Haber llegado a La Renga a los diez años, me acercó pronto a la figura del Che Guevara; en ese entonces, todavía desdibujado, ilusorio, bandera. Me entusiasmaban los riffs de Chizzo y las letras sobre un continente al que el progreso le había traído poco más que pobreza y dolor; más me atraía que el stencil del soñador revolucionario lo acompañara como símbolo de liberación. En un arrebato consumista, le conté a mamá que me quería comprar una remera del Che. ¿Para qué?, me dijo. ¿Sabés quién es; qué hizo? Y así de fácil, me desarticuló. Leé, me dijo, aprendé quién fue ese hombre y, una vez que lo conozcas, si seguís queriendo su remera, la compramos.
Eran tiempos de Encarta 98, o al menos la versión que teníamos en una computadora de reciente superación al sistema DOS. Windows era milagro, e internet, aún no era siquiera esa serie de sonidos metálicos inconexos que dejaban sin teléfono a la familia durante la hora que me tocaba; eso llegaría unos años después. En la antigua enciclopedia de Microsoft empecé a leer sobre el chico asmático devenido en rugbier, con dudosa partida de nacimiento, que vivió en Rosario, en Alta Gracia, en Buenos Aires, y empezó a ser ciudadano de todas partes; él, que fue médico, soldado, comandante, ministro y presidente de un banco central. Una persona que, iniciando la década del cincuenta, salió de viaje con su moto Poderosa y su amigo Alberto, a conocer la sangre excluida y bordó sobre la tierra ocre de América Latina. Leí sobre el muchacho que dejó todo atrás para configurar un mañana. Que atendió humanamente en un leprosario, que leyó con fervor y escribió versos precisos aún en pleno combate, que fusiló al disidente con menos piedad que doctrina militar. Ernestito, el Fuser, el Che, que buscó, creyó, se involucró, lideró, combatió y venció. Aún vencedor, continuó la búsqueda de nuevos campos de batalla por la liberación de hombre, en África o en América. Su estrategia, quizás necesaria para la época, es impensada en el siglo presente, y muchas de sus doctrinas son hoy repudiables. Así y todo, la figura del hombre, su convicción y entrega, su consecuencia y espíritu libertador, atrajeron siempre una admiración furibunda.
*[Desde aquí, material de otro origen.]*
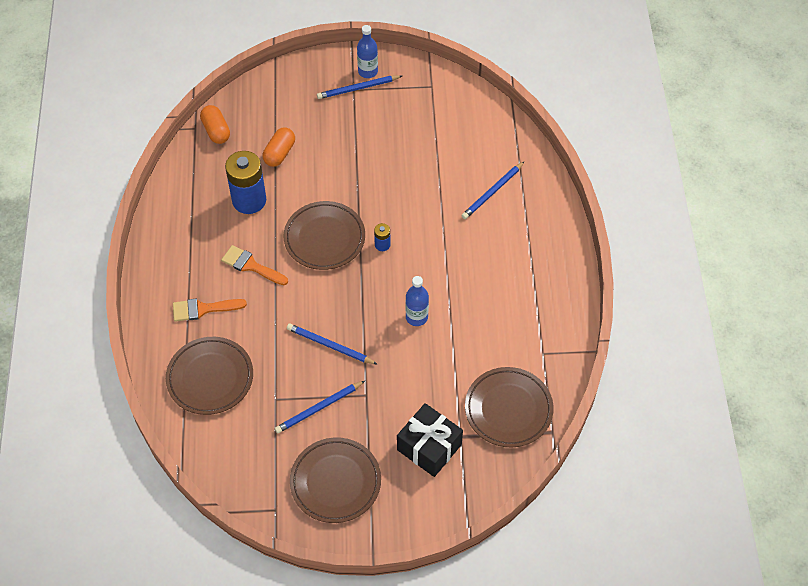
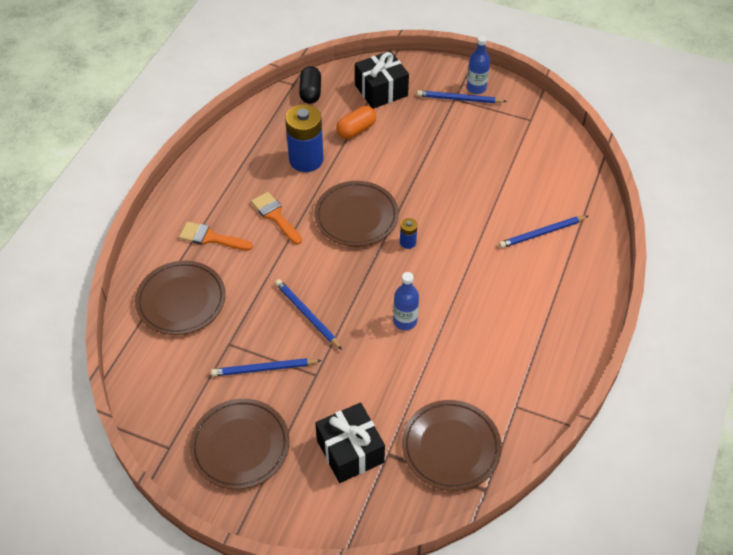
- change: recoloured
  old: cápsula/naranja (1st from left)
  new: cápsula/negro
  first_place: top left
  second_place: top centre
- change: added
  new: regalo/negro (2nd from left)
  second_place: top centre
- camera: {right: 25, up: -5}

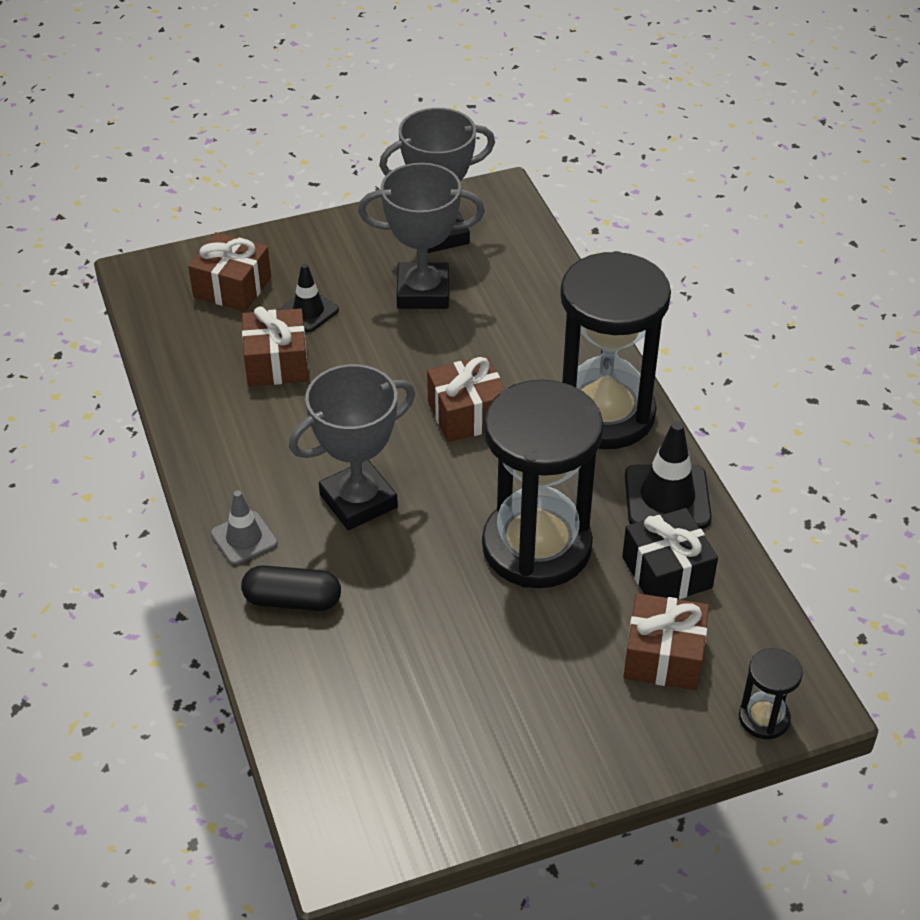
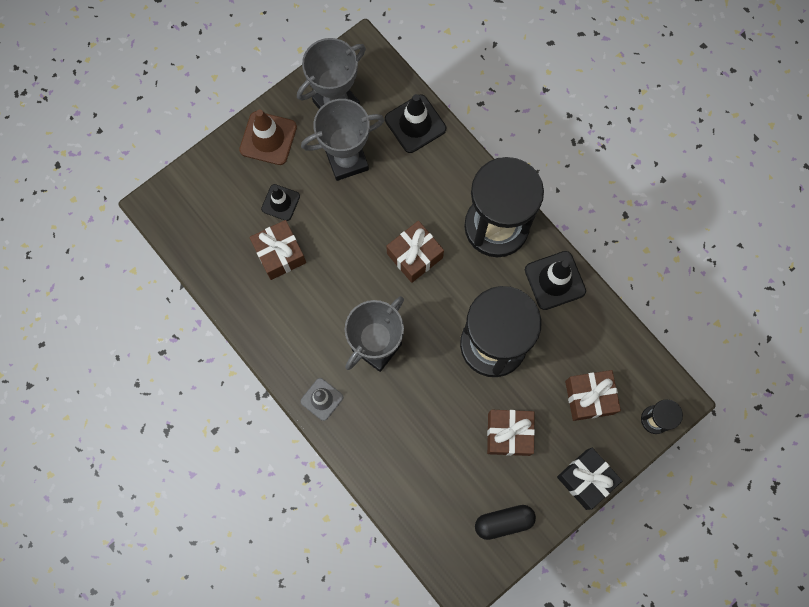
- change: moved
  old: regalo/marrón (1st from left in the first image)
  new: regalo/marrón (3rd from left)
  first_place: top left
  second_place: bottom centre
- change: moved
  old: cápsula/negro
  first_place: middle left
  second_place: bottom centre
- change: moved
  old: regalo/negro
  first_place: middle right
  second_place: bottom right
- change: added
  new: cono de tráfico/marrón
  second_place: top left
- change: added
  new: cono de tráfico/negro (2nd from left)
  second_place: top centre
- camera: {right: -20, up: 30}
Sonaría a moraleja decir que la remera nunca fue comprada, pero la verdad es que tenía doce o trece años; la rebeldía era más adolescente que sistémica. Me la compré porque me habían dicho que no; sin embargo, no la usé más de una vez, en recorrida estudiantil a la Reserva Ecológica. Luego me acompañó envolviendo pedales de la guitarra en los tiempos de Final del Juego, la banda de juventud. Le agradecí a mamá, por haberme invitado a conocer y aprender que con el consumo mercantilista de la figura del Che no se alimentaba más que el sistema contra el que él había luchado, y empecé a intentar consumir y crear arte y cultura, más que mercancía.
Durante la secundaria, muchos fueron los trabajos en los que aproveché el estudio de la figura de Guevara para hacer más fáciles los desarrollos. Era un bagaje que no se detenía, pasando por libros y libros sobre la revolución cubana y las rutas latinoamericanas. No lo hacía sólo en historia o en geografía, sino también en computación y en arte; no recuerdo, en realidad, el nombre de esa materia, sólo la cartulina pintada con puntillismo emulando la foto que Korda le tomó en el homenaje a las víctimas del sabotaje al buque La Coubre). Inspiró más cosas que algunos trabajos estudiantiles, sí, pero eso es parte de otra historia. Crear inspirado en su vida, en lugar de consumir su figura. Ese fue el mayor aprendizaje.
Cada 9 de octubre, durante más o menos una década, escribí algo sobre él.
Hace tiempo que no lo hacía. Vaya este fragmento como recuerdo y saludo.